Last year there were more than 100 successful votes at annual general meetings (AGM) against remuneration reports, including shareholders votes as high as 84% against pay proposals for CEOs and the board.
“Reflecting on our own behaviour, and even if we find it be above board, considering how we can go further to rebuild trust with the investor community is something we all need to think about well ahead of next AGM season,” says Proust.
Angry shareholders voted in November against the Commonwealth Bank’s remuneration report, the first time a big four bank had been rejected in this way by shareholders. This was a first strike. If it happens again, the board of directors is spilled.
At the last moment, the bank also withdrew proposals to add more so-called “soft targets”, which feature non-financial measures, to CEO Ian Narev’s bonus calculation.
Narev’s pay is 100 times larger than the average wage in Australia when taking into account his bonuses. In 2016, his total remuneration was $12.30 million.
Proust, who is also chair at Bank of Melbourne and Nestle Australia, didn’t refer to any single company.
“Do we need more corporate embarrassments, or front page stories, or examples of irresponsible decision making to know that there are issues within organisations that need to be addressed?” she asked.
The chair of the Australian Institute of Company Directors (AICD) chose the opening address of the annual Australian Governance Summit as her platform to push for better engagement with shareholders, particularly institutional investors.
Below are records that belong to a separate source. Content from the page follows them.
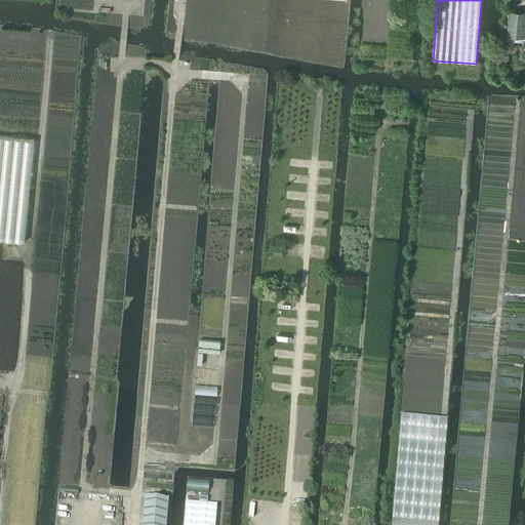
[(524,37),(524,12),(509,11),(507,37),(524,38),(524,37)]
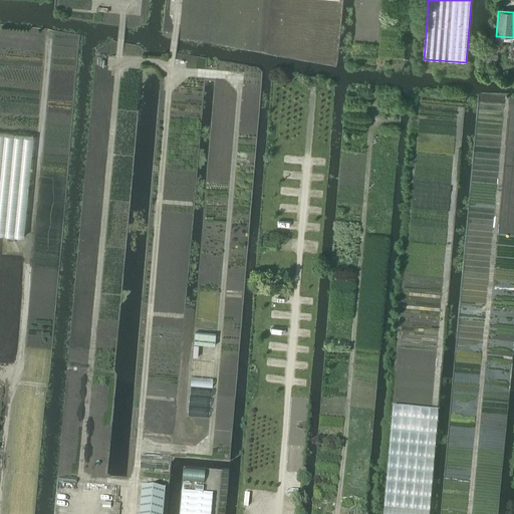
[(0,134),(0,234),(23,237),(33,138),(0,134)]
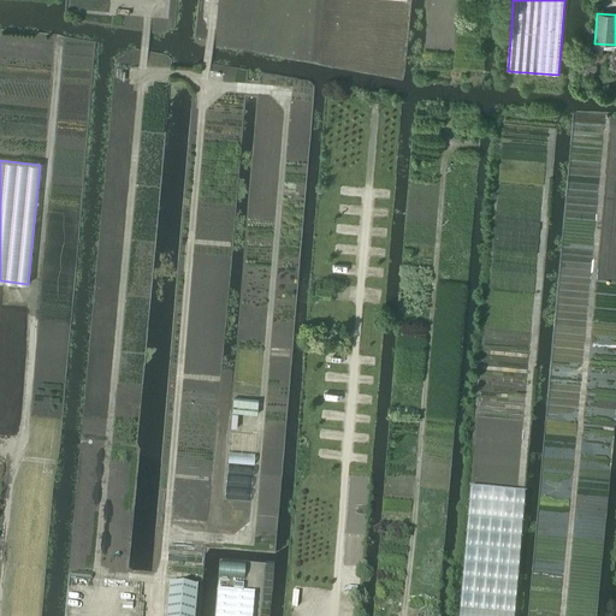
[(317,286),(315,297),(330,298),(331,288),(317,286)]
“It is naïve to think that there aren’t practices out there that have deserved a strike … practices which are excessive, or unreasonable, that the board does have control over,” she told her fellow directors.
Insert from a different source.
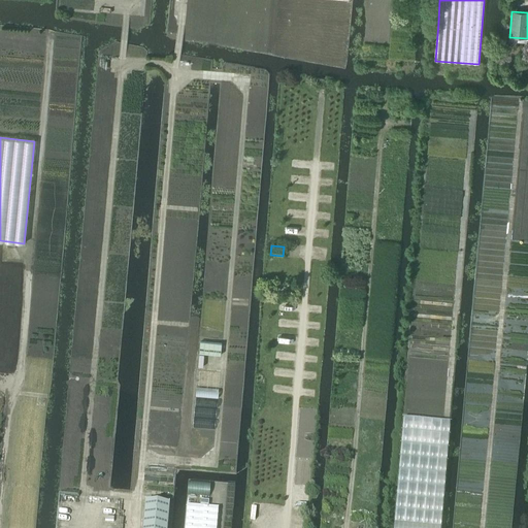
[(205,363),(219,364),(220,351),(206,350),(205,363)]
“We need to reflect on the systems we as directors put in place and whether they’re achieving the good governance we strive for.”
She says one key area is so-called soft targets for incentive schemes.
“The blowtorch was put to them last AGM season,” Proust says.
“However, just because a board sets and remunerates on non-financial targets does not mean they are rewarding a CEO just for doing their job.”
She says the question is the extent to which a target is stretched, not whether it is solely financial or not.
“There’s no doubt boards have received mixed messages in this area — whether it be from investors or politicians — but it is inherent upon boards to go out and argue for and champion the value of non-financial targets in our remuneration frameworks,” she says.
Proust says here have been instances where those voting have refused to engage reasonably and ethically with companies.
“There are examples of errors or misinformation in proxy advisor reports that they are failing to correct once companies have engaged with them in good faith,” she says.
“We’re also very concerned with feedback we’ve received that at least one proxy advisory firm is refusing to engage with companies at all. Neither of these practices is good enough and be assured we are tackling those issues.”